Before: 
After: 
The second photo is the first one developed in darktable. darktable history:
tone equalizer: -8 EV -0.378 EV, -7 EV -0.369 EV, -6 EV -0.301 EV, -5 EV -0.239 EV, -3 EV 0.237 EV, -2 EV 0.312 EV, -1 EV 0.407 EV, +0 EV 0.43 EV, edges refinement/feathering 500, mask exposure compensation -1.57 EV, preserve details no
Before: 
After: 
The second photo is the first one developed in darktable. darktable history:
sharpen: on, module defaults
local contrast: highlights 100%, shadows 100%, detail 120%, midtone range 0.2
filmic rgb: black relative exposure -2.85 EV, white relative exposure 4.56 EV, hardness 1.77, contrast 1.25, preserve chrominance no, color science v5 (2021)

━━━━━━━━

__Written task__:
Rewrite every line of the data above as a Markdown table with two columns, Row for the row number and Text for the line, leaving out any blank lines.

__Expected output__:
| Row | Text |
|---|---|
| 1 | Before:  |
| 2 | After:  |
| 3 | The second photo is the first one developed in darktable. darktable history: |
| 4 | tone equalizer: -8 EV -0.378 EV, -7 EV -0.369 EV, -6 EV -0.301 EV, -5 EV -0.239 EV, -3 EV 0.237 EV, -2 EV 0.312 EV, -1 EV 0.407 EV, +0 EV 0.43 EV, edges refinement/feathering 500, mask exposure compensation -1.57 EV, preserve details no |
| 5 | Before:  |
| 6 | After:  |
| 7 | The second photo is the first one developed in darktable. darktable history: |
| 8 | sharpen: on, module defaults |
| 9 | local contrast: highlights 100%, shadows 100%, detail 120%, midtone range 0.2 |
| 10 | filmic rgb: black relative exposure -2.85 EV, white relative exposure 4.56 EV, hardness 1.77, contrast 1.25, preserve chrominance no, color science v5 (2021) |